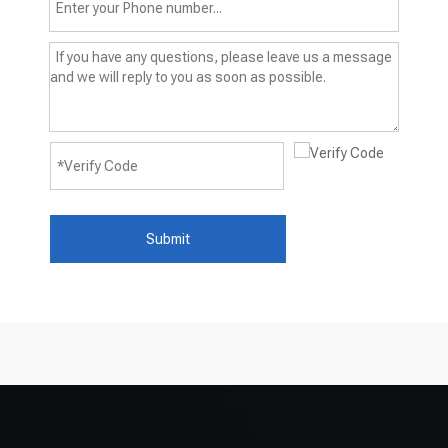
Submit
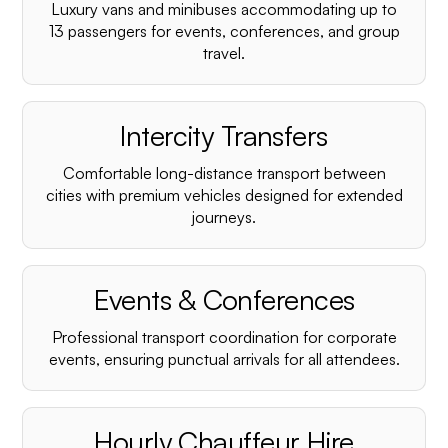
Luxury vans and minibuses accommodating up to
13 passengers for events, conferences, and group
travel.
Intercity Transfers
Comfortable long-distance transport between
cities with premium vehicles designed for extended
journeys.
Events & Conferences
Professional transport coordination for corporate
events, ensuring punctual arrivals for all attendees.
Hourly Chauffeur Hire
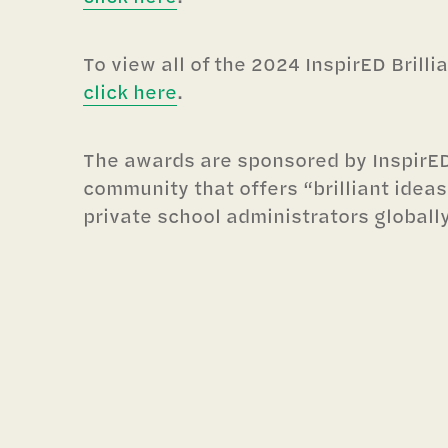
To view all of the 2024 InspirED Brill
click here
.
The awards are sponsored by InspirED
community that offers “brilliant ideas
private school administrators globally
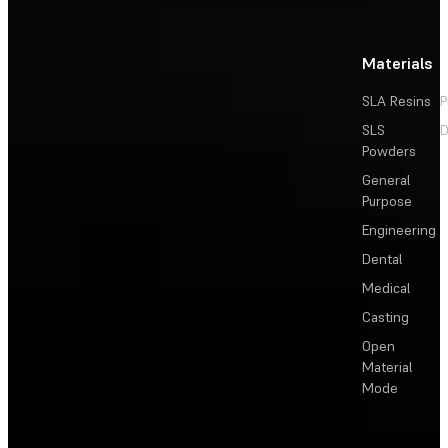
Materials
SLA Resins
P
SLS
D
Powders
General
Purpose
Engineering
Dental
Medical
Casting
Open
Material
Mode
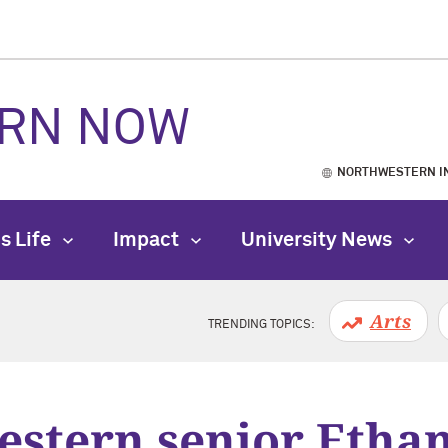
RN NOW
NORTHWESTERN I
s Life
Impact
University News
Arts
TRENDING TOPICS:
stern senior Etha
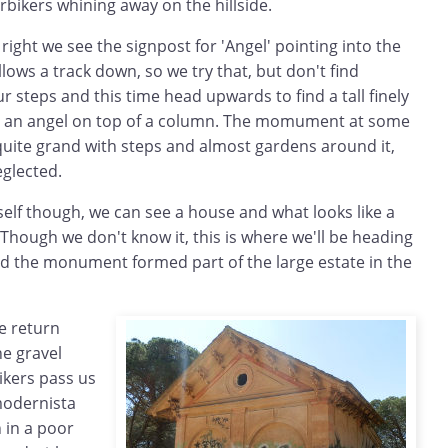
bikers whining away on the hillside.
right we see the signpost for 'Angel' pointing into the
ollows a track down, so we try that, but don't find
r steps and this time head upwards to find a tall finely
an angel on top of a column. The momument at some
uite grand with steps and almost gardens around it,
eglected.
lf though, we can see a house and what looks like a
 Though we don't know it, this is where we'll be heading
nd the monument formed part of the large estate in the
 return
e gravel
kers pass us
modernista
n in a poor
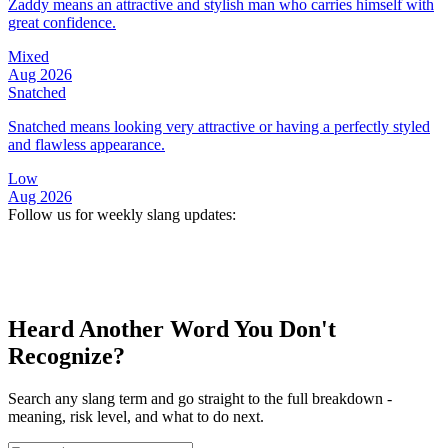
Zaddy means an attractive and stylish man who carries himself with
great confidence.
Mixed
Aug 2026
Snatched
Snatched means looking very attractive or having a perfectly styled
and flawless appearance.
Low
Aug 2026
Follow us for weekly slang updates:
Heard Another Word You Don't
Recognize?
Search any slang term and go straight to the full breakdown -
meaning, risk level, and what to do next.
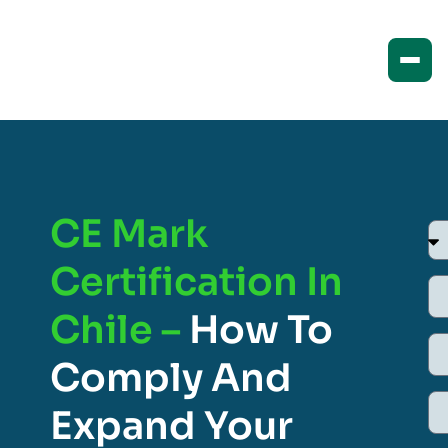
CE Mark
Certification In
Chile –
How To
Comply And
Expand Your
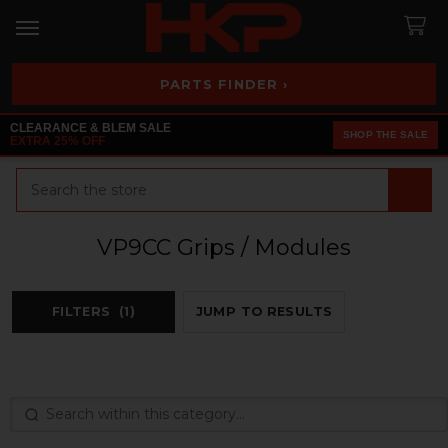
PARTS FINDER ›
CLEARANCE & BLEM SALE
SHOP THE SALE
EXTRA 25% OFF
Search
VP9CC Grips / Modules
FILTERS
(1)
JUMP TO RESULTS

##########

Copy the text of all the records above line for line, without changing any words, and leave the pictures out of your answer.

(Solved exercise)
Submit
Luxury vans and minibuses accommodating up to
13 passengers for events, conferences, and group
travel.
Intercity Transfers
Comfortable long-distance transport between
cities with premium vehicles designed for extended
journeys.
Events & Conferences
Professional transport coordination for corporate
events, ensuring punctual arrivals for all attendees.
Hourly Chauffeur Hire
To view all of the 2024 InspirED Brill
click here
.
The awards are sponsored by InspirED
community that offers “brilliant ideas
private school administrators globally
Materials
SLA Resins
P
SLS
D
Powders
General
Purpose
Engineering
Dental
Medical
Casting
Open
Material
Mode
RN NOW
NORTHWESTERN I
s Life
Impact
University News
Arts
TRENDING TOPICS:
stern senior Etha
bikers whining away on the hillside.
right we see the signpost for 'Angel' pointing into the
ollows a track down, so we try that, but don't find
r steps and this time head upwards to find a tall finely
an angel on top of a column. The momument at some
uite grand with steps and almost gardens around it,
eglected.
lf though, we can see a house and what looks like a
 Though we don't know it, this is where we'll be heading
nd the monument formed part of the large estate in the
 return
e gravel
kers pass us
modernista
n in a poor
Zaddy means an attractive and stylish man who carries himself with
great confidence.
Mixed
Aug 2026
Snatched
Snatched means looking very attractive or having a perfectly styled
and flawless appearance.
Low
Aug 2026
Follow us for weekly slang updates:
Heard Another Word You Don't
Recognize?
Search any slang term and go straight to the full breakdown -
meaning, risk level, and what to do next.
CE Mark
Certification In
Chile –
How To
Comply And
Expand Your
PARTS FINDER ›
CLEARANCE & BLEM SALE
SHOP THE SALE
EXTRA 25% OFF
Search
VP9CC Grips / Modules
FILTERS
(1)
JUMP TO RESULTS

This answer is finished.